Course: Google Data Analytics Capstone: Complete a Case Study
In pursuant of publishing a case study for data analytics assuming the role of a junior data analyst at a fictional company
Data Source: divvy_tripdata for 2023 CSV files downloaded
Background Goal: Understanding the cyclist data and then seeing the potential of converting casual cyclists to member cyclists.
Historical trip data to analyze and identify trends for the year 2023 which can be downloaded from divvy_tripdata. The data has been made available by Motivate International Inc.
This is public data that
There are 12 files with the naming convention of YYYYMM-divvy-tripdata and each file includes information for one month, such as the ride id, bike type, start time, end time, start station, end station, start location, end location, and whether the rider is a member or not.
Power BI using power query is used to combine the data as Excel was unable to churn huge data (going beyond 1 million rows) plus cleaning CSV to xlsx format was tough job and resource hungry.
Power BI: Each column was previewed and checked for the proper column type to proceed further.
The Ride ID is considered the primary key. However, since one year of data is used, no table combination was required. hence primary key role was stagnated to the counting of records.
The Data has null values in the start location and this could be replaced using latitude and longitude data, for this purpose, this is ignored. Th ride ID is the primary key and no duplicate value was found plus length of the ride ID (checked with len) was 16 and hence considered correct
The duration was separated and calculated as the difference between ride end time and ride beginning time.
No columns were deleted however not all columns were used and could potentially be deleted.
First of all, member and casual riders are compared by the type of bikes they are using.
At a glance, it can be seen that there more rides by members than casual riders. the trend remains higher throughout the month. electric bike is mostly used with classic bikes near to it. curiously the docked bike is almost negligently used. we will see further that docked bikes are only used by casual bikers and members don't use the same.
electric bikes peaked at June while classic bikes peaked at August end. This probably is a seasonal impact but such data is not available for validation.

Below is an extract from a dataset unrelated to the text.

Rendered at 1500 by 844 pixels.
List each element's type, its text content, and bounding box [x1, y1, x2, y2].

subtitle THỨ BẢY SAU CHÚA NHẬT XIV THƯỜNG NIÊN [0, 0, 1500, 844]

When it comes to duration, Casual bike rides take the cake. so if we look at the last discussion, though members make more trips, duration-wise casual bikers do more. accordingly, classic bike usage increases which is the preferred mode by casual bikers.

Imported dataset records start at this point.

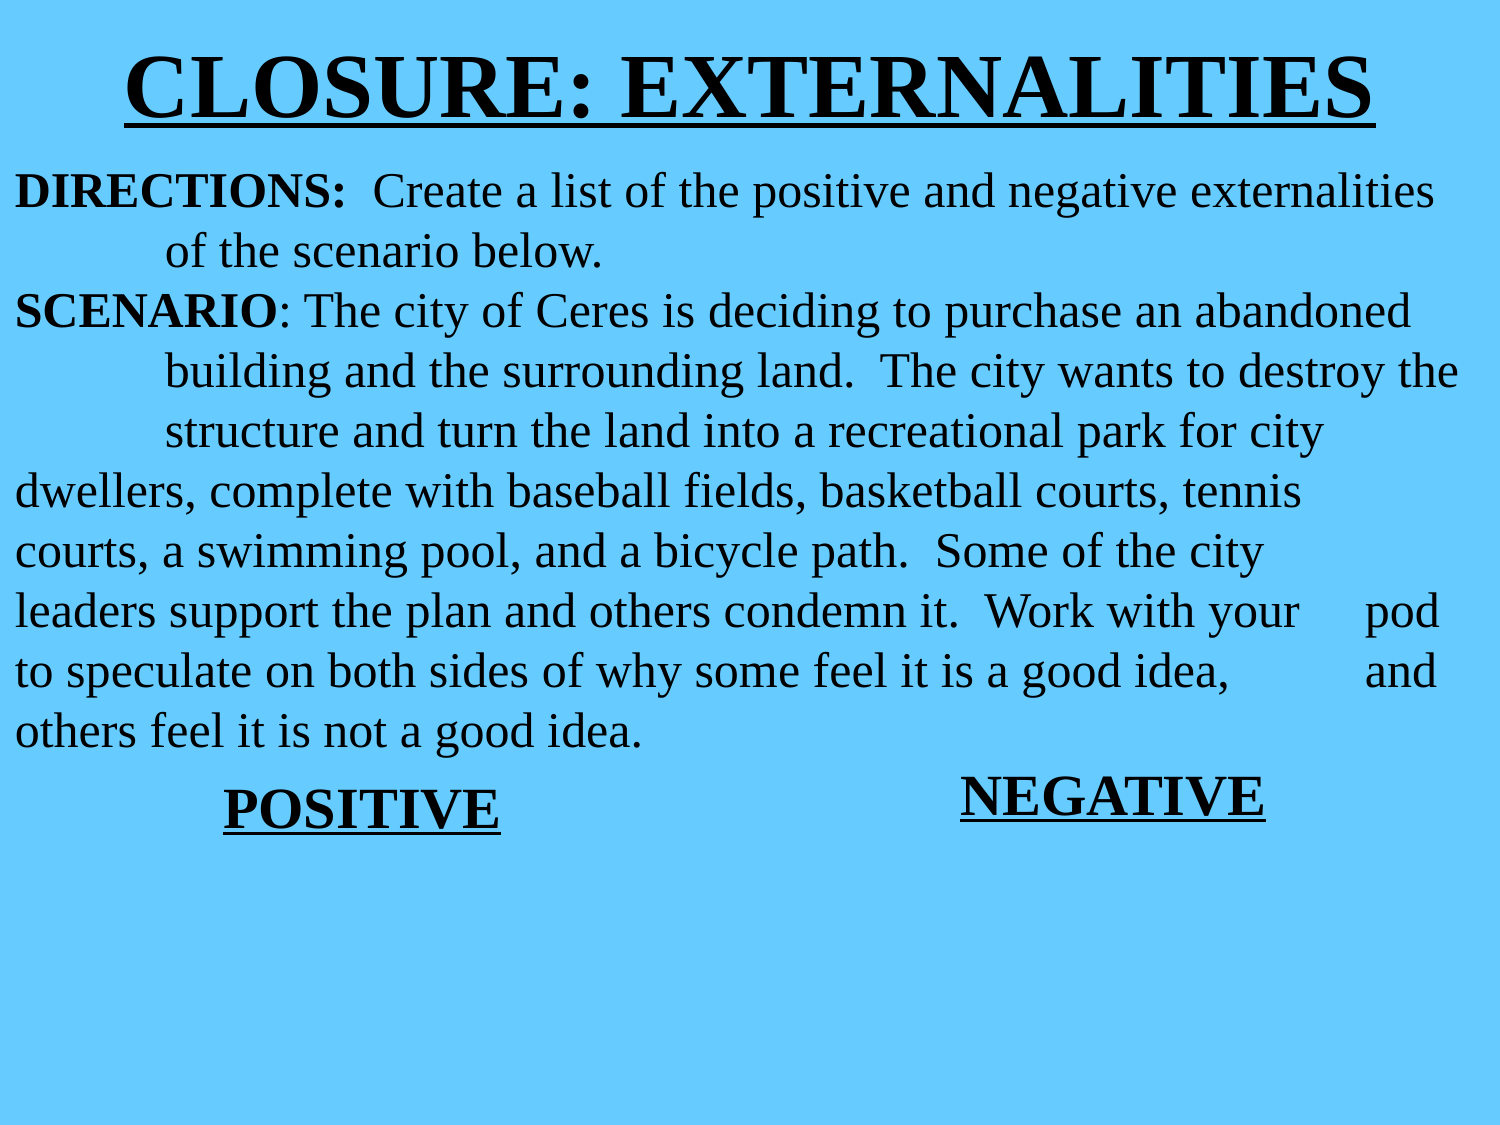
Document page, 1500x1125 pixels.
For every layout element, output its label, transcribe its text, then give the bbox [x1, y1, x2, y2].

title CLOSURE: EXTERNALITIES [0, 0, 1500, 149]
list NEGATIVE [727, 765, 1500, 1125]
list POSITIVE [0, 765, 725, 1125]
text_box DIRECTIONS: Create a list of the positive and negative externalities of the scenario below. SCENARIO: The city of Ceres is deciding to purchase an abandoned building and the surrounding land. The city wants to destroy the structure and turn the land into a recreational park for city dwellers, complete with baseball fields, basketball courts, tennis courts, a swimming pool, and a bicycle path. Some of the city leaders support the plan and others condemn it. Work with your pod to speculate on both sides of why some feel it is a good idea, and others feel it is not a good idea. [0, 149, 1500, 765]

the casual riders ride more from period April to September. thus classic bike ride duration peaks at August, while electric bike peak at June-July period.
when looking at weekly data, members ride more during weekdays while casual bikers use more during weekends. this can be seen both in duration and number of rides. so the duration anomaly we have seen in the previous slide is caused by casual riders riding a lot more during the weekend. during the weekdays both casual and members ride the same duration.

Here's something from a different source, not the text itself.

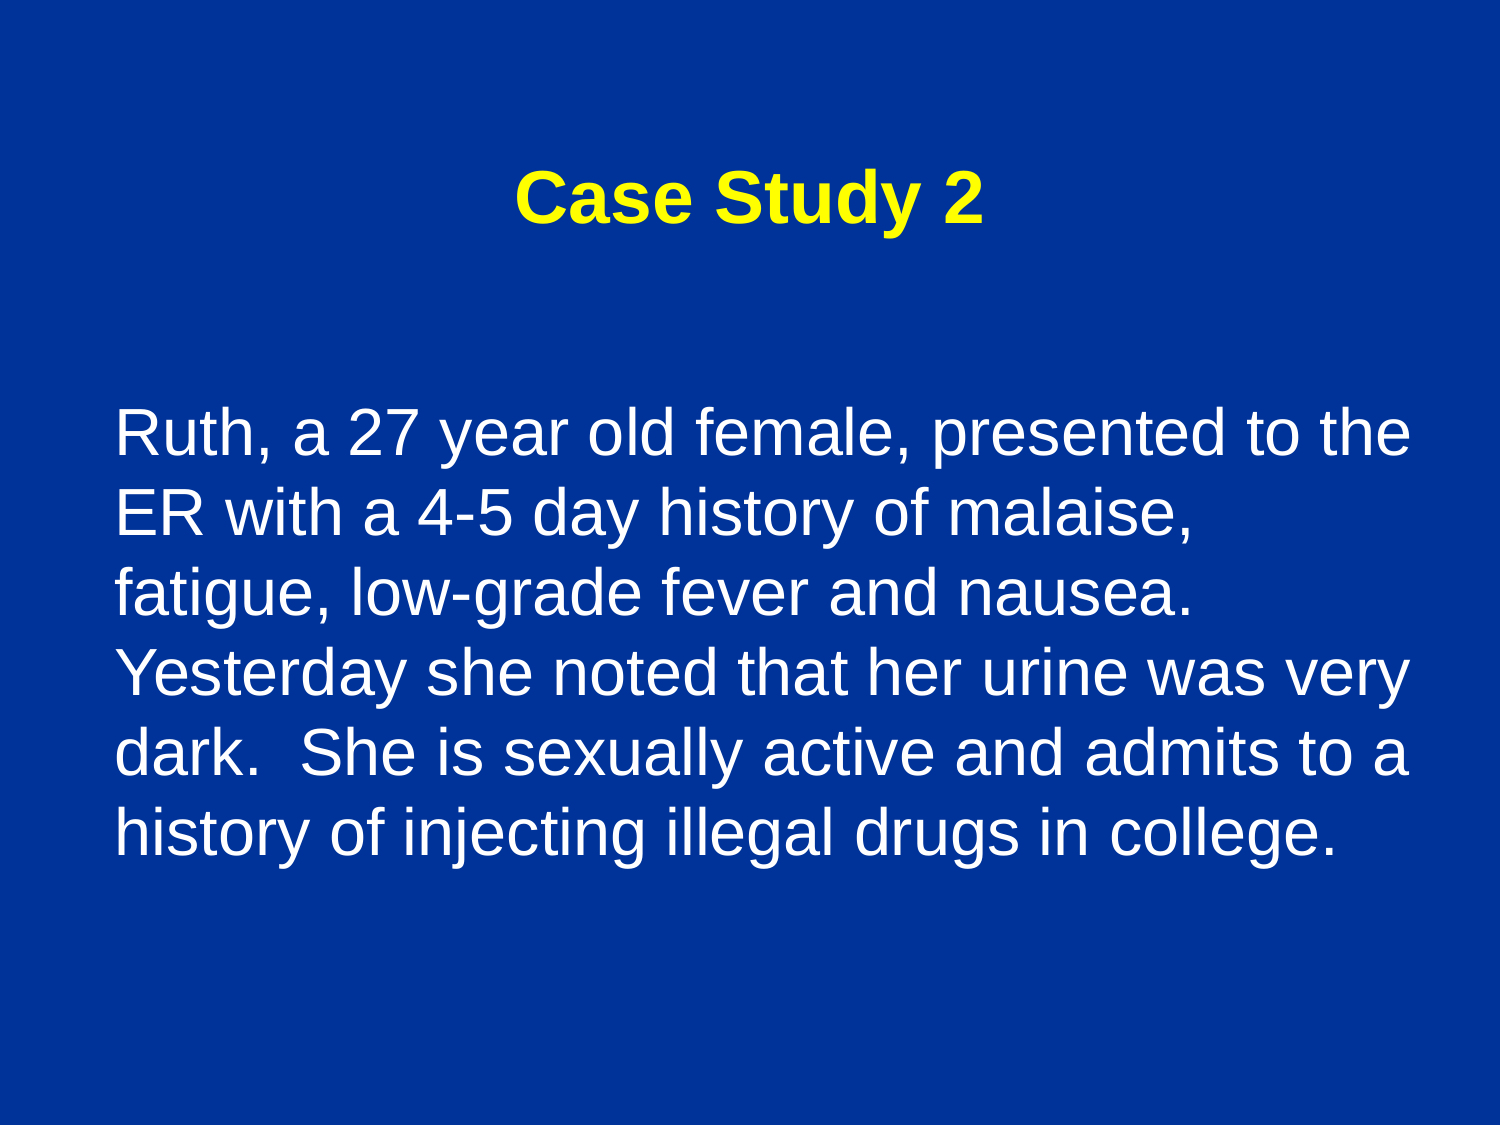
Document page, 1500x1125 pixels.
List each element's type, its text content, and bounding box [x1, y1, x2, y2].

Casuals are riding a lot less compared to members. However they not only ride for long, they also ride more during the weekends.
- Discontinue docked bikes to save cost because of negligible usage and is only used by casual users. thus generating no income.
- Marketing campaigns might be conducted in spring and summer at tourist/recreational locations popular among casual riders.
- Casual riders are most active on weekends and during the summer and spring, thus they may be offered seasonal or weekend-only memberships.
- Casual riders use their bikes for longer durations than members. Offering discounts for longer rides may incentivize casual riders and entice members to ride for longer periods of time.